Zu den vom Senat in der Drucksache niedergelegten formalen Rechtsanpassungen hatte der Ausschuss für Umwelt und Energie am 12. Januar 2017 eine Anhörung gem. § 58 Abs.2 GO mit anschließender Senatsbefragung durchgeführt (siehe Ausschuss-Wortprotokoll 21/18).
Im Zuge der Beratung ergeben sich notwendige Textkorrekturen im Gesetz, die nachfolgend beantragt werden, und Anliegen der Vertreter der Neuwerker Bürgerinnen und Bürger, die die Bürgerschaft dem Senat zur Umsetzung empfiehlt.
Vor diesem Hintergrund möge die Bürgerschaft beschließen:
A. Dem Gesetz zur A?nderung des Gesetzes u?ber den Nationalpark Hamburgisches Wattenmeer aus der Drs. 21/5593 wird mit folgenden Änderungen zugestimmt:
1. Artikel 1 Nr. 3.1.3, Nummer 5b, erhält folgende Fassung:
„5b. mit Ballonen oder sonstigen Luftfahrzeugen zu starten oder zu landen, Feuerwerkskörper, Drachen, Drohnen oder Flugmodelle jeglicher Art fliegen zu lassen sowie auf den Gewässern, mit Ausnahme der Bundeswasserstraßen, mit Kite-Surfbrettern zu fahren oder Schiffsmodelle fahren zu lassen,“.

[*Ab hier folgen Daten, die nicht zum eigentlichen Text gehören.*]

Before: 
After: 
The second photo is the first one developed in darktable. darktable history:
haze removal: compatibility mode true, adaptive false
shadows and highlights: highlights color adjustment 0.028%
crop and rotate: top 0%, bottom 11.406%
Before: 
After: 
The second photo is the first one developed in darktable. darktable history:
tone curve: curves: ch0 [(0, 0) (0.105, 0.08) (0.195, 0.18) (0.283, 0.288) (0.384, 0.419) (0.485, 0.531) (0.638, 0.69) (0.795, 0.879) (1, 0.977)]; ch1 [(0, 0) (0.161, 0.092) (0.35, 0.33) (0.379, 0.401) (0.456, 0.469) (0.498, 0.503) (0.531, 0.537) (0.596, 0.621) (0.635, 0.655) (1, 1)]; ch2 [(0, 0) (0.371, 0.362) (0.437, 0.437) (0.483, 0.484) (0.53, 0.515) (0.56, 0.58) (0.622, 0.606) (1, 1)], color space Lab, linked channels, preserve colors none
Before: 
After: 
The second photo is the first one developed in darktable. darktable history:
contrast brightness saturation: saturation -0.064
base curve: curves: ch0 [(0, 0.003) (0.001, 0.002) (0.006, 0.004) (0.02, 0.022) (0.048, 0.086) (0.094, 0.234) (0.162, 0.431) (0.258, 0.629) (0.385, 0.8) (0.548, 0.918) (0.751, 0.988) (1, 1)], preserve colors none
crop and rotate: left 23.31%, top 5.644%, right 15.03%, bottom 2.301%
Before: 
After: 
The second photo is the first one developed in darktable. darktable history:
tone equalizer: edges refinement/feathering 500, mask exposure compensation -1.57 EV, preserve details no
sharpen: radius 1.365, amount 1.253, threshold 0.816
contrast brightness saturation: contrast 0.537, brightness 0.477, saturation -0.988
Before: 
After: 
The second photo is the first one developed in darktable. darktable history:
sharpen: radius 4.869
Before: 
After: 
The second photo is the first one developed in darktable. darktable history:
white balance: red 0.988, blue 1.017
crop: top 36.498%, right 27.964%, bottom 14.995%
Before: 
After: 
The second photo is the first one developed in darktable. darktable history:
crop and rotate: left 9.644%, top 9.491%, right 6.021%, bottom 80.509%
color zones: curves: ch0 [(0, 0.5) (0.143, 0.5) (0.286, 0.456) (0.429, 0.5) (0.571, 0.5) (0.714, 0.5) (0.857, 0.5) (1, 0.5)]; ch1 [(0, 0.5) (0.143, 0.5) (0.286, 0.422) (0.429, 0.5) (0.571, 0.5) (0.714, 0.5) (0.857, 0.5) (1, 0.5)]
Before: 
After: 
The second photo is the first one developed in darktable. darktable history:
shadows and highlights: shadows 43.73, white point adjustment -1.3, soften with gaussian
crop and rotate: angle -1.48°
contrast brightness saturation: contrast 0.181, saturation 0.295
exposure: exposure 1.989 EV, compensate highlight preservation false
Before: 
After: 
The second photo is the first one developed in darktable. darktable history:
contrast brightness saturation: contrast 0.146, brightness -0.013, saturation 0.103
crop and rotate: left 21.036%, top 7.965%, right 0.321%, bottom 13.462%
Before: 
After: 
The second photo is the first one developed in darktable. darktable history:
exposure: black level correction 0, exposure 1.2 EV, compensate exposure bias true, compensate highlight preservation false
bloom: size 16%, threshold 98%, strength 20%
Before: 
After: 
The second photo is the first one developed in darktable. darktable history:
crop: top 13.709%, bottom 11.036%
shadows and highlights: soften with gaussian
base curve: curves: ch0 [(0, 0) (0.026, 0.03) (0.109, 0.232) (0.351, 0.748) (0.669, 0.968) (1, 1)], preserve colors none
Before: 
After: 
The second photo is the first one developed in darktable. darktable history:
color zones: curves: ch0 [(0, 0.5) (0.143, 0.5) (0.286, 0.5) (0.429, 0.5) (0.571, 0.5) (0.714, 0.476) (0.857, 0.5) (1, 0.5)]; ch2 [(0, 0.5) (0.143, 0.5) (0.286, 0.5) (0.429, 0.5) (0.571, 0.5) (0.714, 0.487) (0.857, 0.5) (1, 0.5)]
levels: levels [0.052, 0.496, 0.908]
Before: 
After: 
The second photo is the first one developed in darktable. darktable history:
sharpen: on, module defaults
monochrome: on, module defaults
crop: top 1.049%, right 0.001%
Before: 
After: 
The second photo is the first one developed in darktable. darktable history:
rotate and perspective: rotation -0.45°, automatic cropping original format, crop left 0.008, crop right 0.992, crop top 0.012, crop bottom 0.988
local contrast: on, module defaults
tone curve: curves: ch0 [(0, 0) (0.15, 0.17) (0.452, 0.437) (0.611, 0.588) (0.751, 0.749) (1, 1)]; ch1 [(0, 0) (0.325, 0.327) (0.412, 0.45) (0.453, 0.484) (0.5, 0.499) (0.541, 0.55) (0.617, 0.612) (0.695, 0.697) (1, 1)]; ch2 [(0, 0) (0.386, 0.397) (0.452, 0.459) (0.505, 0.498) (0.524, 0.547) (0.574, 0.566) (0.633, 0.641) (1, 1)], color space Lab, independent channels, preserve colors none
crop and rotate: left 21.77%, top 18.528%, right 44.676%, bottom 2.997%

2. Artikel 1 Nr. 3.3.7 erhält folgende Fassung:
Hinter Nummer 8 wird folgende neue Nummer 8a eingefu?gt:
„8a. Die Nummer 18 des Absatzes 1 für Brauchtums- und Lagerfeuer auf den bebauten und den als Zelt- oder Wohnwagenplätzen genehmigten Flurstücken im Binnengroden von Neuwerk sowie zum Abbrennen von Schilf-Mahdgut auf dem Flurstück 125-00117.“
B. Der Senat wird gebeten,
1. zusammen mit den Bürgerinnen und Bürgern von Neuwerk, Vertreterinnen und Vertretern aus der Behörde für Umwelt und Energie, der Behörde für Wirtschaft und Verkehr, dem Bezirk Mitte und der Hamburg Port Authority ein „Entwicklungskonzept für Neuwerk“ zu erarbeiten, um den Bewohnerinnen und Bewohnern der Nationalparkinsel und ihren Betrieben eine Entwicklungsperspektive aufzuzeigen. Das Konzept soll den „Trilateralen Wattenmeerplan 2010“, der als Managementplan für den Nationalpark Hamburgisches Wattenmeer fungiert, ergänzen sowie die natürlichen Lebensgrundlagen des Naturschutzes wahren,
2. zusammen mit den Bürgerinnen und Bürgern von Neuwerk, Vertreterinnen und Vertretern aus der Behörde für Umwelt und Energie, der Behörde für Schule und Berufsbildung und dem Bezirk Mitte eine Perspektive für die Inselschule im Sinne der ansässigen Familien auf Neuwerk aufzuzeigen, und
3. der Bürgerschaft nach Abschluss der Erörterungen über die Ergebnisse zu berichten.